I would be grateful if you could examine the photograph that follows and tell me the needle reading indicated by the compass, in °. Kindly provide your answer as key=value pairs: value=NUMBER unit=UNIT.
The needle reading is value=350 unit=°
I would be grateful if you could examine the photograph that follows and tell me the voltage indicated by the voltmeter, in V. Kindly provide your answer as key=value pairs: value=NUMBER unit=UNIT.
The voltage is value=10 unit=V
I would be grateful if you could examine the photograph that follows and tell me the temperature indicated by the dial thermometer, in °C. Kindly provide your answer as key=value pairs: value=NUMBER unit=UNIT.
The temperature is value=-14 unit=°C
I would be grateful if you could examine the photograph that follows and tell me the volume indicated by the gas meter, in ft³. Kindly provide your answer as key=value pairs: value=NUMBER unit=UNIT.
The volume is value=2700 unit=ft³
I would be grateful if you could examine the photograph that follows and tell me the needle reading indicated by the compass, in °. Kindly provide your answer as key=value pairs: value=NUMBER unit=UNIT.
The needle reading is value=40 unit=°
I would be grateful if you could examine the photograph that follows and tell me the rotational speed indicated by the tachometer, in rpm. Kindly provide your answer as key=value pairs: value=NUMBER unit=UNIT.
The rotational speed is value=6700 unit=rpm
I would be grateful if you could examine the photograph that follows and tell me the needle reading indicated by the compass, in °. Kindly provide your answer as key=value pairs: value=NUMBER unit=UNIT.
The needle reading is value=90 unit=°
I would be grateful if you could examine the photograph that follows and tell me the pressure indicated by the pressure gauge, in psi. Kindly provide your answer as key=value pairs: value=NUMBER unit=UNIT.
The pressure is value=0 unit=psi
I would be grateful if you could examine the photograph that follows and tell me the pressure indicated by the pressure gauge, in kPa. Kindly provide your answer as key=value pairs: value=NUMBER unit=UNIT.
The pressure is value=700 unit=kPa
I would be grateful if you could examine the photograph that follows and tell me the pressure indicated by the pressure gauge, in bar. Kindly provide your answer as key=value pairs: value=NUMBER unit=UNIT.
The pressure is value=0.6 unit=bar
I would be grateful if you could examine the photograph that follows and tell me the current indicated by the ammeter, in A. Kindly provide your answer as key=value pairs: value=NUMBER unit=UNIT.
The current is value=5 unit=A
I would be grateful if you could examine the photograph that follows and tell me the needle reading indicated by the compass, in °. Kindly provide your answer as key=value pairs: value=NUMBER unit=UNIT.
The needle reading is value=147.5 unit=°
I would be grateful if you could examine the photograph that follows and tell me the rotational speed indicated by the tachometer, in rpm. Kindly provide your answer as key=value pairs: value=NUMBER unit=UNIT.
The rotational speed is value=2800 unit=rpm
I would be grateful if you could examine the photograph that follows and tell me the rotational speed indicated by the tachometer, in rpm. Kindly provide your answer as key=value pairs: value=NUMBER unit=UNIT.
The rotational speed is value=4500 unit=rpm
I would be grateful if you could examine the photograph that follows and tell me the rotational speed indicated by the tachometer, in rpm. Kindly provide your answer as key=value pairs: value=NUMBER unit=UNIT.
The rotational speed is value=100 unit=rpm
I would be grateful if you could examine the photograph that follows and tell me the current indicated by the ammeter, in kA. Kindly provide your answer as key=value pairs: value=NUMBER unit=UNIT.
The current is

§ Görev talimatı:
Yukarıdaki materyalin tamamını "Kindly" yerine "Please" yazarak, geri kalan her şeyi olduğu gibi bırakıp yeniden yazar mısın?

§ Yanıt:
I would be grateful if you could examine the photograph that follows and tell me the needle reading indicated by the compass, in °. Please provide your answer as key=value pairs: value=NUMBER unit=UNIT.
The needle reading is value=350 unit=°
I would be grateful if you could examine the photograph that follows and tell me the voltage indicated by the voltmeter, in V. Please provide your answer as key=value pairs: value=NUMBER unit=UNIT.
The voltage is value=10 unit=V
I would be grateful if you could examine the photograph that follows and tell me the temperature indicated by the dial thermometer, in °C. Please provide your answer as key=value pairs: value=NUMBER unit=UNIT.
The temperature is value=-14 unit=°C
I would be grateful if you could examine the photograph that follows and tell me the volume indicated by the gas meter, in ft³. Please provide your answer as key=value pairs: value=NUMBER unit=UNIT.
The volume is value=2700 unit=ft³
I would be grateful if you could examine the photograph that follows and tell me the needle reading indicated by the compass, in °. Please provide your answer as key=value pairs: value=NUMBER unit=UNIT.
The needle reading is value=40 unit=°
I would be grateful if you could examine the photograph that follows and tell me the rotational speed indicated by the tachometer, in rpm. Please provide your answer as key=value pairs: value=NUMBER unit=UNIT.
The rotational speed is value=6700 unit=rpm
I would be grateful if you could examine the photograph that follows and tell me the needle reading indicated by the compass, in °. Please provide your answer as key=value pairs: value=NUMBER unit=UNIT.
The needle reading is value=90 unit=°
I would be grateful if you could examine the photograph that follows and tell me the pressure indicated by the pressure gauge, in psi. Please provide your answer as key=value pairs: value=NUMBER unit=UNIT.
The pressure is value=0 unit=psi
I would be grateful if you could examine the photograph that follows and tell me the pressure indicated by the pressure gauge, in kPa. Please provide your answer as key=value pairs: value=NUMBER unit=UNIT.
The pressure is value=700 unit=kPa
I would be grateful if you could examine the photograph that follows and tell me the pressure indicated by the pressure gauge, in bar. Please provide your answer as key=value pairs: value=NUMBER unit=UNIT.
The pressure is value=0.6 unit=bar
I would be grateful if you could examine the photograph that follows and tell me the current indicated by the ammeter, in A. Please provide your answer as key=value pairs: value=NUMBER unit=UNIT.
The current is value=5 unit=A
I would be grateful if you could examine the photograph that follows and tell me the needle reading indicated by the compass, in °. Please provide your answer as key=value pairs: value=NUMBER unit=UNIT.
The needle reading is value=147.5 unit=°
I would be grateful if you could examine the photograph that follows and tell me the rotational speed indicated by the tachometer, in rpm. Please provide your answer as key=value pairs: value=NUMBER unit=UNIT.
The rotational speed is value=2800 unit=rpm
I would be grateful if you could examine the photograph that follows and tell me the rotational speed indicated by the tachometer, in rpm. Please provide your answer as key=value pairs: value=NUMBER unit=UNIT.
The rotational speed is value=4500 unit=rpm
I would be grateful if you could examine the photograph that follows and tell me the rotational speed indicated by the tachometer, in rpm. Please provide your answer as key=value pairs: value=NUMBER unit=UNIT.
The rotational speed is value=100 unit=rpm
I would be grateful if you could examine the photograph that follows and tell me the current indicated by the ammeter, in kA. Please provide your answer as key=value pairs: value=NUMBER unit=UNIT.
The current is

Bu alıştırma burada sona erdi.